____ Data for processing
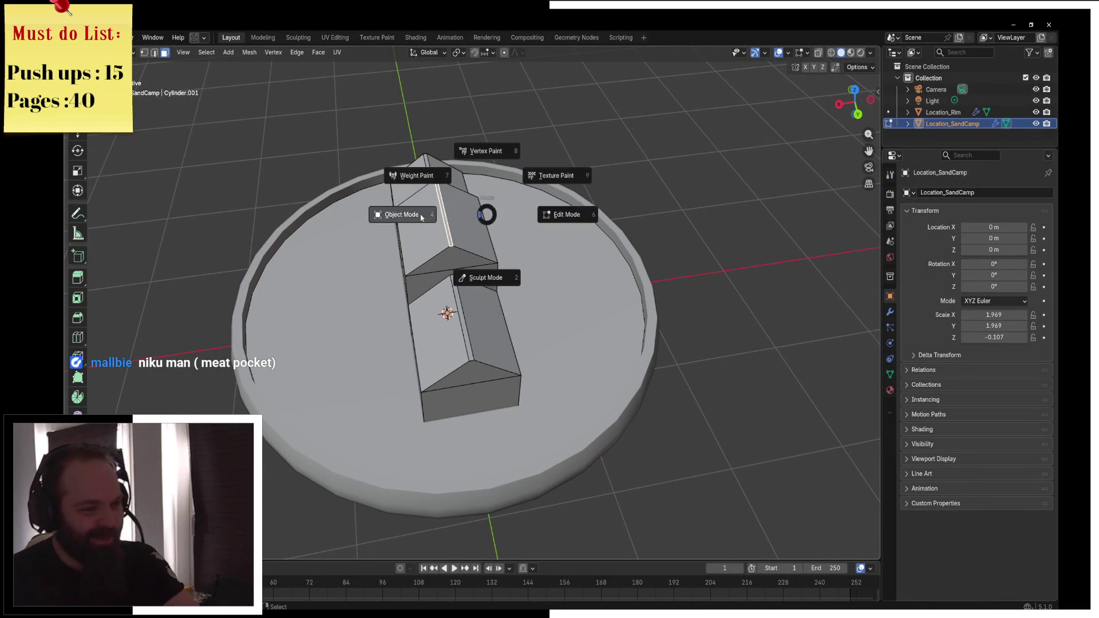
click(393, 214)
key(ctrl+Tab)
click(521, 287)
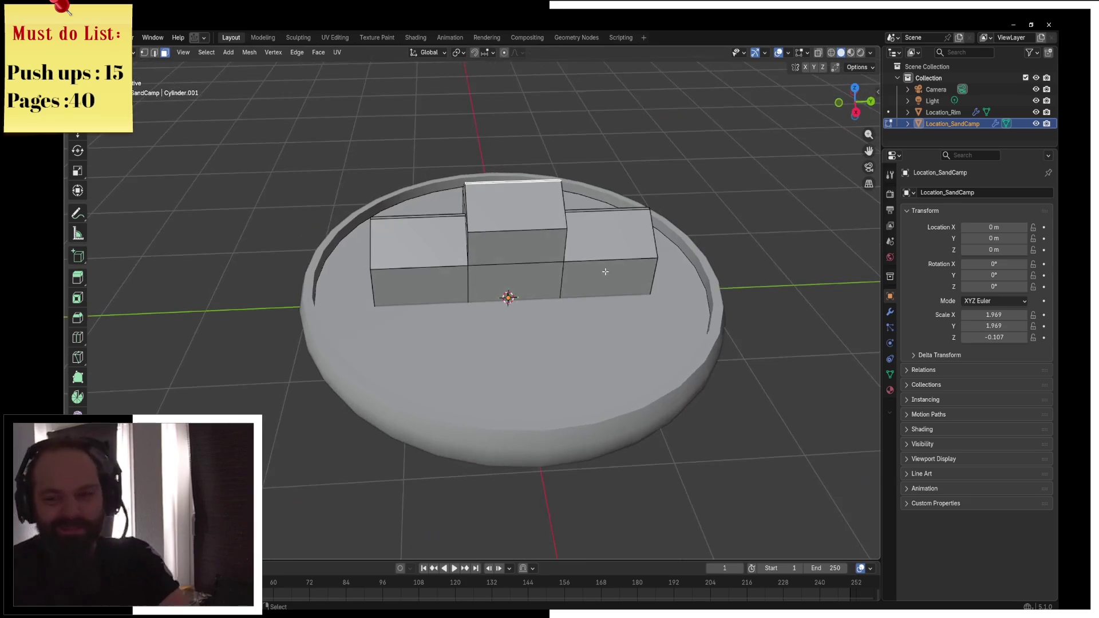
key(ctrl+Tab)
click(647, 300)
key(ctrl+Tab)
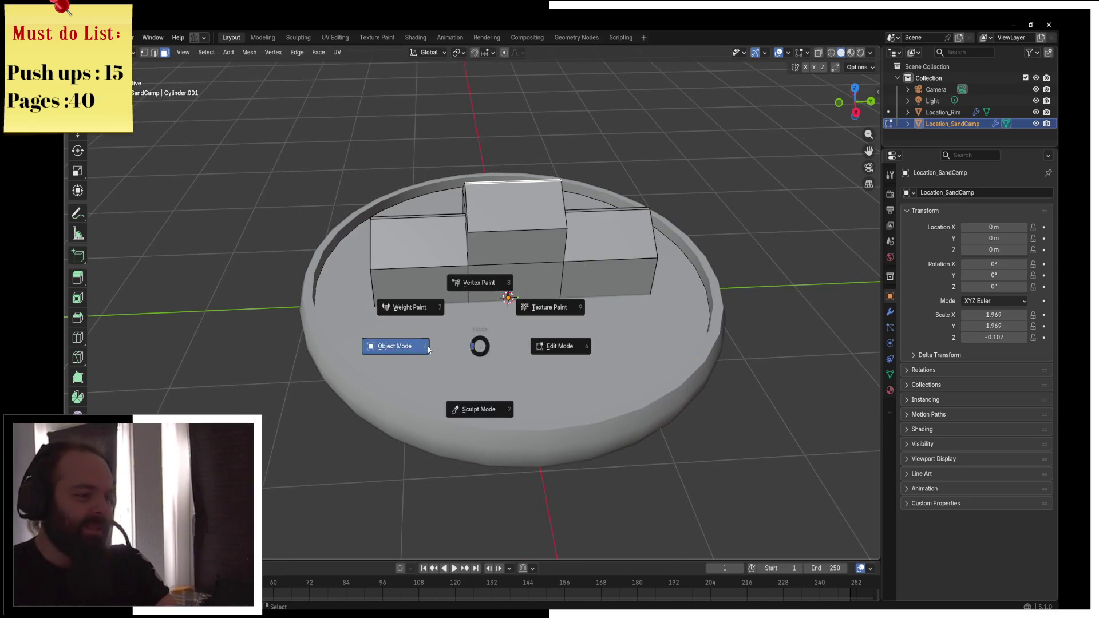
click(475, 344)
click(518, 337)
click(516, 277)
key(ctrl+Tab)
click(597, 280)
key(ctrl+Tab)
click(508, 280)
click(548, 257)
key(ctrl+Tab)
click(578, 259)
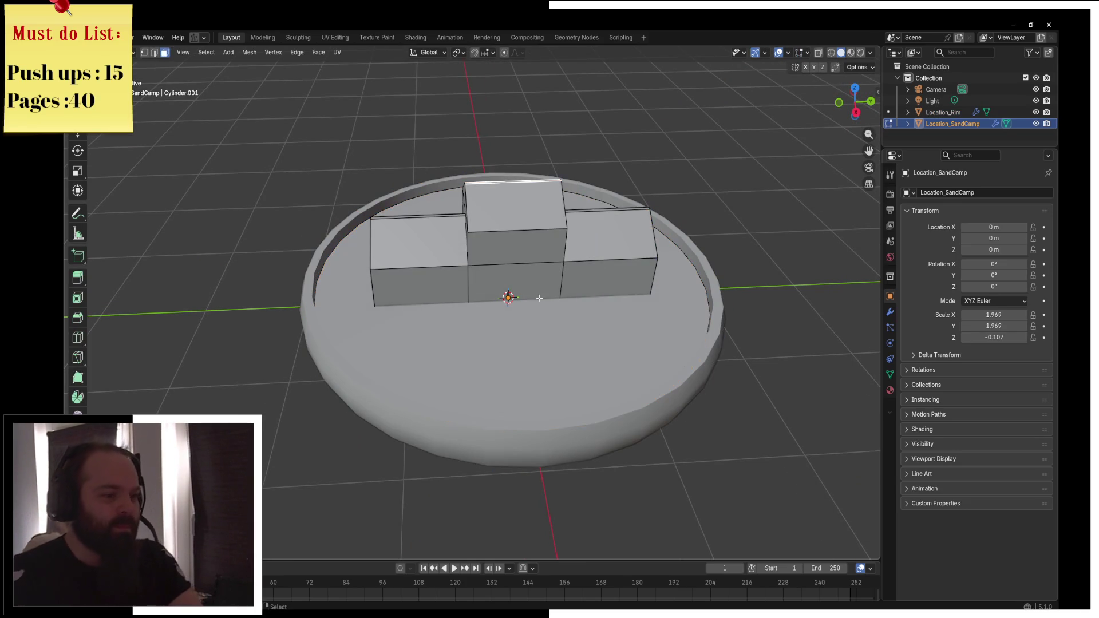
In front wireframe view, select only the box's bottom edge and raise it along Z
click(154, 52)
click(419, 267)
________
• _Exercise description_
Type the listing above out again exactly, and omit all pictures.

• _The answer_
click(393, 214)
key(ctrl+Tab)
click(521, 287)
key(ctrl+Tab)
click(647, 300)
key(ctrl+Tab)
click(475, 344)
click(518, 337)
click(516, 277)
key(ctrl+Tab)
click(597, 280)
key(ctrl+Tab)
click(508, 280)
click(548, 257)
key(ctrl+Tab)
click(578, 259)
In front wireframe view, select only the box's bottom edge and raise it along Z
click(154, 52)
click(419, 267)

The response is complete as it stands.